The results of this study showed indirect instructions, which was conducted in our interventional groups, decreased depressive symptom intensity. Our text messaging group and the booklet one, however, did not differ significantly in depressive symptom intensity. Furthermore, depressive symptom intensity of text messaging trial that was sought in following up period was not ameliorated. On the contrary, patients of the booklet trial, which did not receive text messages showed significant amelioration in the following period. It seems that CBT instructed through booklet had the most pivotal and persistent role in the reduction of depressive symptom intensity. These findings were in accordance with some of the previous studies, which well documented that bibliotherapy persistently diminished depressive symptom intensity. For example, Songprakun and McCann achieved persistent treatment gains while their CBT approach based upon bibliotherapy. They postulated that this kind of interventional method was convenient and could be easily applied by their patients at any time.[42]

Though many researchers documented positive impacts of text messages in different mental and health related issues (such as smoking, alcohol abuse, depression medical incompliance, aggressive behaviors, and diabetes self-managements), some bodies of literature proved that the efficacy of this kind of intervention was evanescent. For instance, Agyapong et al. postulated that positive outcomes of text messaging, which aimed at CBT of patients affected by depressive symptoms, were not sustainable beyond the intervention.[43,44,45,46]

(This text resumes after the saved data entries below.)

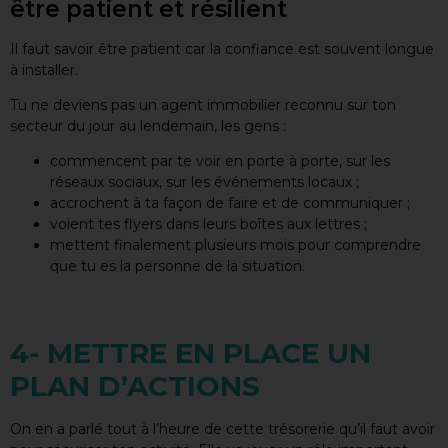
être patient et résilient
Il faut savoir être patient car la confiance est souvent longue
à installer.
Tu ne deviens pas un agent immobilier reconnu sur ton
secteur du jour au lendemain, les gens :
commencent par te voir en porte à porte, sur les
réseaux sociaux, sur les événements locaux ;
accrochent à ta façon de faire et de communiquer ;
voient tes flyers dans leurs boîtes aux lettres ;
mettent finalement plusieurs mois pour comprendre
que tu es la personne de la situation.
4- METTRE EN PLACE UN
PLAN D’ACTIONS
On en a parlé tout à l’heure de cette trésorerie qu’il faut avoir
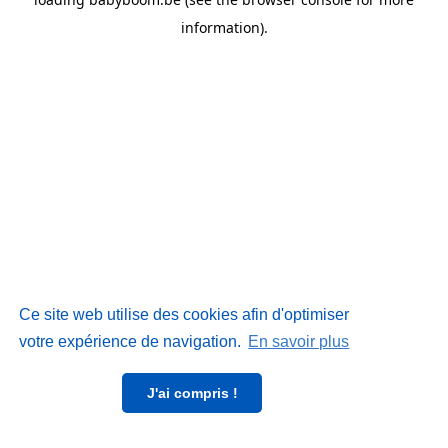
information)
.
Ce site web utilise des cookies afin d'optimiser
votre expérience de navigation.
En savoir plus
J'ai compris !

The results of our study were in accordance with the above-mentioned articles when the supportive impact of text messaging could not be found beyond the CBT intervention. It seems that the subjects allocated to text messaging group were contingent upon text message; hence, in comparison with the other subjects, they had less concentration and dependency on booklet while text message was being discontinued. However, further investigations are indispensable to elaborate definite causes of unsustainable impacts of text messaging.[47]

Limitations

We could not evaluate text messaging impacts during the following period due to the cessation of the text messages. Gender distribution was unequal while male's frequency was rare; thus, data analysis of gender subgroups was impractical; besides, the results could not be generalized to males.

CONCLUSIONS

CBT, which is a nonpharmaceutical approach, should be noticed as well as the other conventional treatments. It seems that the above-mentioned procedure could be utilized as a complementary methodology aiming treatment of depressive symptoms.

ACKNOWLEDGEMENTS

This study was funded by research chancellor of Isfahan University of Medical Sciences (IUMS) as a dissertation project (no = 393454). The authors’ heartfelt thanks are extended to all the patients who so kindly agreed to contribute toward this study. Our profound gratefulness and deepest thanks are extended to all of the paramedics of health centers who so kindly agreed to collaborate in this study in spite of their high workload. Furthermore, we are greatly thankful of Dr. Nahid Geramian and the other staff of mental health unit (Health Vice Chancellor, IUMS, Isfahan, Iran) for their support throughout the project.

Footnotes

Source of Support: Research chancellor of Isfahan University of Medical Sciences

Conflict of Interest: None declared.